The aggressive red lighting winks out, and the arm pushed against the side of the small crevice to keep it from falling entirely into the hole that's opened up beneath it suddenly stops being effective for the sheer fact the connective bits holding it to the larger frame have vibrated their way out of where they ought be. Under its own weight, it collapses down into the softened dirt below, wiring sparking where it was jerked out of its power unit.

The Hunter's legs scramble to try and get its body back under control and out of the crevice like a chicken that doesn't yet know it's dead. It lasts for only a moment, and then the last of that impulse is gone too, the machine no more than a pile of hunks of only partly-connected rusted metals and worn tubes now.

Wincing as she adjusts her sit so her wounded leg sits without the gash through it touching the ground, Hailey looks to her dogs and gives them a quiet command releasing them to go where they will– which is to her, in their concern. She looks up over to Joe with something of a ragged grin and tells him, windedly, "This little scrape? Nah, you'd have been fine…" Her gun is set aside so she can try to take a better look at where it feels like fire is burning through her leg, but she winces before she manages it.

Teamwork makes the dream work… or something along those lines. Elisabeth doesn't stop until she sees the unconnected pieces no longer able to be a threat. When she releases the field, she is breathing heavily and sweating. A shaking hand goes to her forehead to wipe there, and she gasps out, «Hunter down. Tell me you got Ames.» Leaning against a nearby tree, she drops her head back to try and quell the tremors of the adrenaline dump.

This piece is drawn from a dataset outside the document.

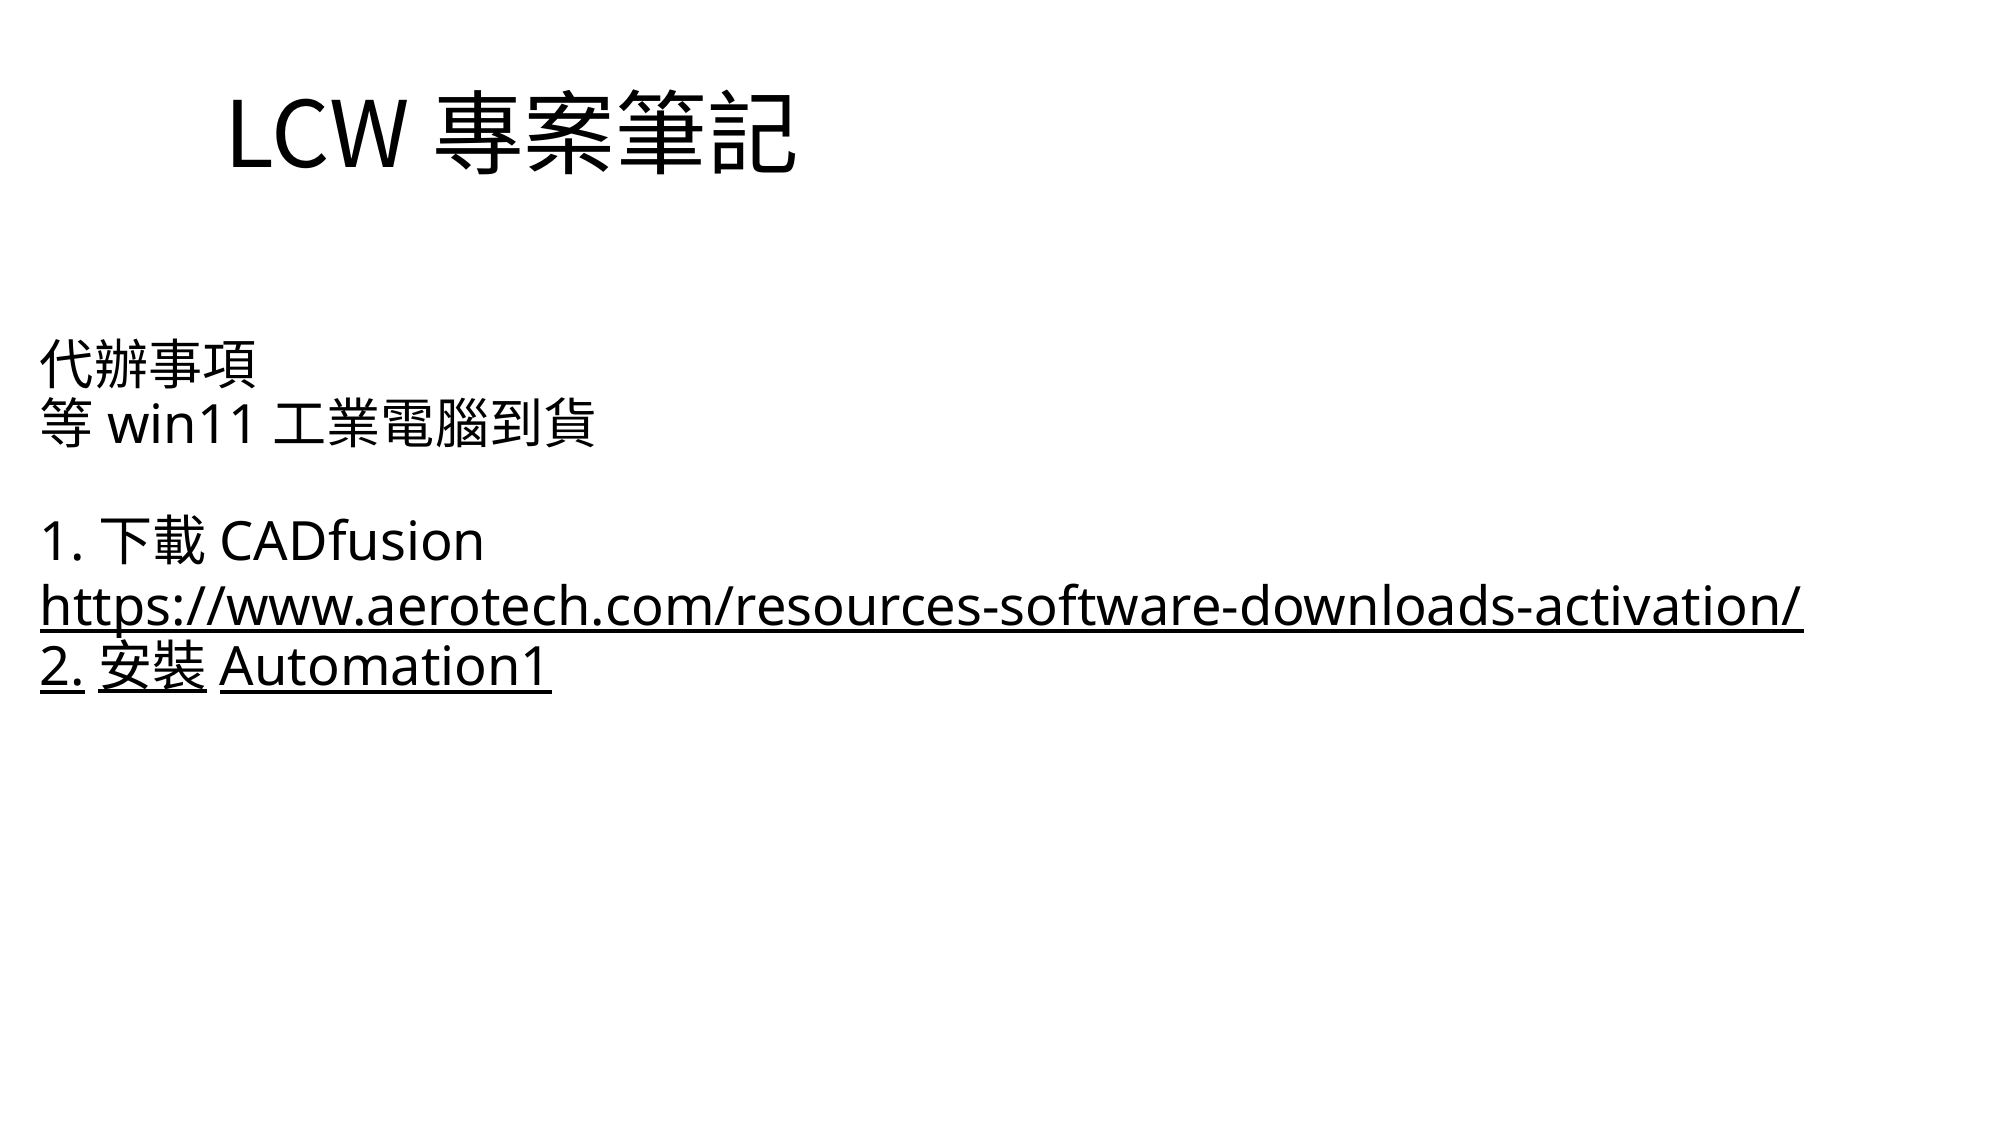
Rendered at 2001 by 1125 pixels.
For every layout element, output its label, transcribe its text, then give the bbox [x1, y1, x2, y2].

"«We have the mouse. –We had other company too. They've gone.»"

The Lieutenant wilts against that tree, closing her eyes in relief. Lightheaded from the terror of dealing with yet another fucking Hunter, she gives herself these moments to just… breathe. She can hear Joe checking on Hailey. «Let's go home, guys.»

“«Mouse. You got the mouse. We got the…I guess it’s kind of like a cat, in its own stupid fucking horrible dumb awful way.»” Erin says blearily, before she falls forwards onto her face and lays in the muck for a moment, still the most imperceptible bit softer than before and cradling her body like the least firm of dirty mattresses.

When the robot starts to crumple under the pressure of Liz’s power and forced further and further down into Erin’s crevice Joe turns his attention to Hailey and her wounded leg. “You’ve had worse.” Joe remarks with a nervous smile as he looks the wound over. “Yeah. I would have been fine.” He agrees with her as he inspects the wound as best as he can. «She’s going to need medical attention as soon as possible.» He reports into the comms before looking to Hails. “Sorry I didn’t get here sooner. Walk or carry?” He asks, glancing down to her leg.

«Lets go ho…. Erin’s down too.» Hailey is stable so he’ll move to his partner’s side to check on her as well, fingers going to her neck to check for a pulse and heartrate. Check for breathing and such. He’s no medic but he knows enough first aid and trauma treatment to get by in situations like this.

Sometimes, you take the wins as they're given to you. Ames' rescue had been their goal, soundly achieved. Even if the others who had been searching for her to bring her back to there camp are lost to the leaves and the dark, there's at least that victory.

Everyone walking away with their lives after being set upon by something that could have easily taken it is another victory as well. Hailey's mauling could have been far worse had the others not reacted quickly, pulling attention from the Hunter and then destroying it in short order.

The robots remains serve, however, as a stark reminder that there are still perpetrators out there who would kidnap children, who would set war machines on civilians and peacekeepers, who would spread wildfire to kill in its smoke, and who would set off bombs at music festivals.

The time for their reckoning will come. But for now, as dusk encroaches into night, they'll see at least one more day of freedom.